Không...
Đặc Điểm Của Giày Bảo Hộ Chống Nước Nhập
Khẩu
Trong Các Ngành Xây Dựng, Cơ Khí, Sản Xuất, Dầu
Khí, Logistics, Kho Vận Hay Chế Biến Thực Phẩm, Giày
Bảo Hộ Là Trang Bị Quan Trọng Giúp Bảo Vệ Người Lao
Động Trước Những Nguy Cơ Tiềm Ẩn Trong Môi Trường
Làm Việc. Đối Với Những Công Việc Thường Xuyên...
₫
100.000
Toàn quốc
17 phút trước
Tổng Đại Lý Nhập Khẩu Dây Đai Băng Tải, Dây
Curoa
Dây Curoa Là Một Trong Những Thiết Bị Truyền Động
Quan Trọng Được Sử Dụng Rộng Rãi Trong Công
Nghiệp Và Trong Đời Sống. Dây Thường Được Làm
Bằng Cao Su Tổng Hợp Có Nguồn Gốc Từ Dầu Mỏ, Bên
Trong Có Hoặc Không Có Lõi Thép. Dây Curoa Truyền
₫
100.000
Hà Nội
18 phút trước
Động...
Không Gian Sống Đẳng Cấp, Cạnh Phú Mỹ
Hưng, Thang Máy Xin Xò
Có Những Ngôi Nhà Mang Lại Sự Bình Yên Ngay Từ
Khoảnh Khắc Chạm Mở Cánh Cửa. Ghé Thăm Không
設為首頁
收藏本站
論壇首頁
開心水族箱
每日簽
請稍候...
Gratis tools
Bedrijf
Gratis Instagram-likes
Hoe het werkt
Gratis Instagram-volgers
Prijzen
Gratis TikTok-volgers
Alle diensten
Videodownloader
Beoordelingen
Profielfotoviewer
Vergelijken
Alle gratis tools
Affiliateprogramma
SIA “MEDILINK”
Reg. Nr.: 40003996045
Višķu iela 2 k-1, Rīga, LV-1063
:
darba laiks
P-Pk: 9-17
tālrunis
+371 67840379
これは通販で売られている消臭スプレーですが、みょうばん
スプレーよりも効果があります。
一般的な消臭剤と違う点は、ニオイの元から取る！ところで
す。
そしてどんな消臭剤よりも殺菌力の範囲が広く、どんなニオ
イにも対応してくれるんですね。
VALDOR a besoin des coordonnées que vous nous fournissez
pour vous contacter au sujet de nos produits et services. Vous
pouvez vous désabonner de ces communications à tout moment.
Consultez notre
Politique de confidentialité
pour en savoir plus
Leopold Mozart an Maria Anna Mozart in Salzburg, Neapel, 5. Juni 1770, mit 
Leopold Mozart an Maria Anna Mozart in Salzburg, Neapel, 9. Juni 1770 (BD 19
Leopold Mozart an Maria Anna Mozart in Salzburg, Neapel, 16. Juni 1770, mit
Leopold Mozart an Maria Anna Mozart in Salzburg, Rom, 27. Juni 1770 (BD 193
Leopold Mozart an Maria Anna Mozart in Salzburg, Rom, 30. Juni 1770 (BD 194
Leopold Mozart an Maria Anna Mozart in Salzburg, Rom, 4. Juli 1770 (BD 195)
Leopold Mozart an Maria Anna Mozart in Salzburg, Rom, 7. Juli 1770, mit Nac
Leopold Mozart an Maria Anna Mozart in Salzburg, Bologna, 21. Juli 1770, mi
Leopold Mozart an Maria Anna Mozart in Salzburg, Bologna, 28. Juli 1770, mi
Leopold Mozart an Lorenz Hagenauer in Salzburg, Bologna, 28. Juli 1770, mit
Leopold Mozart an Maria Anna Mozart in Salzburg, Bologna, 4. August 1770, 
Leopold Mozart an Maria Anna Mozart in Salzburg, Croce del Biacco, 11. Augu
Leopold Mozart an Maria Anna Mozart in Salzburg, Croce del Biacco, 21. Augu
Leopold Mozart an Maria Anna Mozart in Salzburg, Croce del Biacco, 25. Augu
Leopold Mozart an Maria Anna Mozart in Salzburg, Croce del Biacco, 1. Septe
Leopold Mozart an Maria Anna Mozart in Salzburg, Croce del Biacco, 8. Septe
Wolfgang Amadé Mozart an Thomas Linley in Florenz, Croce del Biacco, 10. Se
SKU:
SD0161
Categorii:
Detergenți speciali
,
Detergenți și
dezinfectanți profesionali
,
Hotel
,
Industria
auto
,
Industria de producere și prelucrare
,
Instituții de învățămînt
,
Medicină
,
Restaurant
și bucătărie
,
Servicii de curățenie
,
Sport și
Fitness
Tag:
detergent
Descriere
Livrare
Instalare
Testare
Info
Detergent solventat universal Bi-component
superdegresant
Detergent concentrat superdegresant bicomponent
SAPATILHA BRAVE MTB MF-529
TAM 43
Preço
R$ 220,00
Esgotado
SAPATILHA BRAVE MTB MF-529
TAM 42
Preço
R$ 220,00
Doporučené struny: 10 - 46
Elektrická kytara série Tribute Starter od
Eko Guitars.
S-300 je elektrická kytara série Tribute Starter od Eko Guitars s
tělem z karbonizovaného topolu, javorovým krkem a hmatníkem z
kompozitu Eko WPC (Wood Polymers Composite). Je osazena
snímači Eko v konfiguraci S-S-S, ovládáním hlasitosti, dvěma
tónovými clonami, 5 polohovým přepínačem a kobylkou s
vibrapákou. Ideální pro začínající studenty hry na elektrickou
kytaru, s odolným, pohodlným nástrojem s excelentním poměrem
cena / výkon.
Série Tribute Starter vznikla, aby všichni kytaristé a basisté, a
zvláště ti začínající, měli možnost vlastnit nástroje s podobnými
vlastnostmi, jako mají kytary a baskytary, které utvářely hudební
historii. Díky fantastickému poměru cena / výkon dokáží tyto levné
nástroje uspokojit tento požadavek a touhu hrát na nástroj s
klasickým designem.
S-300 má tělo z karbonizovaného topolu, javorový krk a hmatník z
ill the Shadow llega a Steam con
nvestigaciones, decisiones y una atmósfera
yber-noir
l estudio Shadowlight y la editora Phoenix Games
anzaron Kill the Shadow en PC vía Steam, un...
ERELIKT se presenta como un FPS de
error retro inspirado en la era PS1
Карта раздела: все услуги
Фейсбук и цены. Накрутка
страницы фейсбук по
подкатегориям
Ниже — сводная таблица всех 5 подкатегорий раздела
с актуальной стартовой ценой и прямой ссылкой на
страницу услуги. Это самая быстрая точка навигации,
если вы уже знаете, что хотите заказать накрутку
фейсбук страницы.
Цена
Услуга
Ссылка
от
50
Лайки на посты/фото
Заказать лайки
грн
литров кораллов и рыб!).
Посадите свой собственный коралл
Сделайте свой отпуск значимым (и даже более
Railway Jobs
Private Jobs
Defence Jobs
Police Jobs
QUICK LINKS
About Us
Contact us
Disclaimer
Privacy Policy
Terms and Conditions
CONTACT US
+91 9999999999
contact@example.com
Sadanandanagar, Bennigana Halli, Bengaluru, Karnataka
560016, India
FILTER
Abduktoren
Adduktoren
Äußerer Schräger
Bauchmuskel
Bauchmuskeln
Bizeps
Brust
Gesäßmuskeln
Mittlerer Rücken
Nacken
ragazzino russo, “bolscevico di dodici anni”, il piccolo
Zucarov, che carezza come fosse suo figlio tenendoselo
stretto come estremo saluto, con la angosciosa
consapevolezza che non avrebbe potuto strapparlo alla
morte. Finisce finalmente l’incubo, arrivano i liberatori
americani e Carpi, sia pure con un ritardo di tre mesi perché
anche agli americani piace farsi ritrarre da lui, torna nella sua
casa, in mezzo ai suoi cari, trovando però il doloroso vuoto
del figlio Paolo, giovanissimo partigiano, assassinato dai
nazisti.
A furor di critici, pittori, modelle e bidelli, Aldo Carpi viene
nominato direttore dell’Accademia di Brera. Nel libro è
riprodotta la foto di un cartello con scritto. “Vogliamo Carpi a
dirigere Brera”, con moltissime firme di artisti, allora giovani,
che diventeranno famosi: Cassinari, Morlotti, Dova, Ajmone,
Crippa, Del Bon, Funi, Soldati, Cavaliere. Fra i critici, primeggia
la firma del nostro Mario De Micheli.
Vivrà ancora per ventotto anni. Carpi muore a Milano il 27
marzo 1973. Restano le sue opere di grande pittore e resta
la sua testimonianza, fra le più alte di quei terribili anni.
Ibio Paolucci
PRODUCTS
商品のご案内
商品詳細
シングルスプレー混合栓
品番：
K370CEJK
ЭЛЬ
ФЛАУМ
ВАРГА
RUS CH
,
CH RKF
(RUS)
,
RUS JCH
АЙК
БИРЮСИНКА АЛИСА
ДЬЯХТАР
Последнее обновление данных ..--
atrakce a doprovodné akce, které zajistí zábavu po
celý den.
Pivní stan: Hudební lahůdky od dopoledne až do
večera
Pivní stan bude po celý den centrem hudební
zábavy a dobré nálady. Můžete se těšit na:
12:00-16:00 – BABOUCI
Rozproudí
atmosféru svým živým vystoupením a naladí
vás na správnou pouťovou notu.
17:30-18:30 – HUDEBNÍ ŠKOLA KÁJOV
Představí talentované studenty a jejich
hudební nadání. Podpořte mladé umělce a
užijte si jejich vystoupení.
──────────────────────────────
(Try it): Beginning at the top of the records above, transcribe each line exactly up to and including the line that holds "Leopold Mozart an Maria Anna Mozart in Salzburg, Neapel, 5.".

(Response for this exercise):
Không...
Đặc Điểm Của Giày Bảo Hộ Chống Nước Nhập
Khẩu
Trong Các Ngành Xây Dựng, Cơ Khí, Sản Xuất, Dầu
Khí, Logistics, Kho Vận Hay Chế Biến Thực Phẩm, Giày
Bảo Hộ Là Trang Bị Quan Trọng Giúp Bảo Vệ Người Lao
Động Trước Những Nguy Cơ Tiềm Ẩn Trong Môi Trường
Làm Việc. Đối Với Những Công Việc Thường Xuyên...
₫
100.000
Toàn quốc
17 phút trước
Tổng Đại Lý Nhập Khẩu Dây Đai Băng Tải, Dây
Curoa
Dây Curoa Là Một Trong Những Thiết Bị Truyền Động
Quan Trọng Được Sử Dụng Rộng Rãi Trong Công
Nghiệp Và Trong Đời Sống. Dây Thường Được Làm
Bằng Cao Su Tổng Hợp Có Nguồn Gốc Từ Dầu Mỏ, Bên
Trong Có Hoặc Không Có Lõi Thép. Dây Curoa Truyền
₫
100.000
Hà Nội
18 phút trước
Động...
Không Gian Sống Đẳng Cấp, Cạnh Phú Mỹ
Hưng, Thang Máy Xin Xò
Có Những Ngôi Nhà Mang Lại Sự Bình Yên Ngay Từ
Khoảnh Khắc Chạm Mở Cánh Cửa. Ghé Thăm Không
設為首頁
收藏本站
論壇首頁
開心水族箱
每日簽
請稍候...
Gratis tools
Bedrijf
Gratis Instagram-likes
Hoe het werkt
Gratis Instagram-volgers
Prijzen
Gratis TikTok-volgers
Alle diensten
Videodownloader
Beoordelingen
Profielfotoviewer
Vergelijken
Alle gratis tools
Affiliateprogramma
SIA “MEDILINK”
Reg. Nr.: 40003996045
Višķu iela 2 k-1, Rīga, LV-1063
:
darba laiks
P-Pk: 9-17
tālrunis
+371 67840379
これは通販で売られている消臭スプレーですが、みょうばん
スプレーよりも効果があります。
一般的な消臭剤と違う点は、ニオイの元から取る！ところで
す。
そしてどんな消臭剤よりも殺菌力の範囲が広く、どんなニオ
イにも対応してくれるんですね。
VALDOR a besoin des coordonnées que vous nous fournissez
pour vous contacter au sujet de nos produits et services. Vous
pouvez vous désabonner de ces communications à tout moment.
Consultez notre
Politique de confidentialité
pour en savoir plus
Leopold Mozart an Maria Anna Mozart in Salzburg, Neapel, 5. Juni 1770, mit 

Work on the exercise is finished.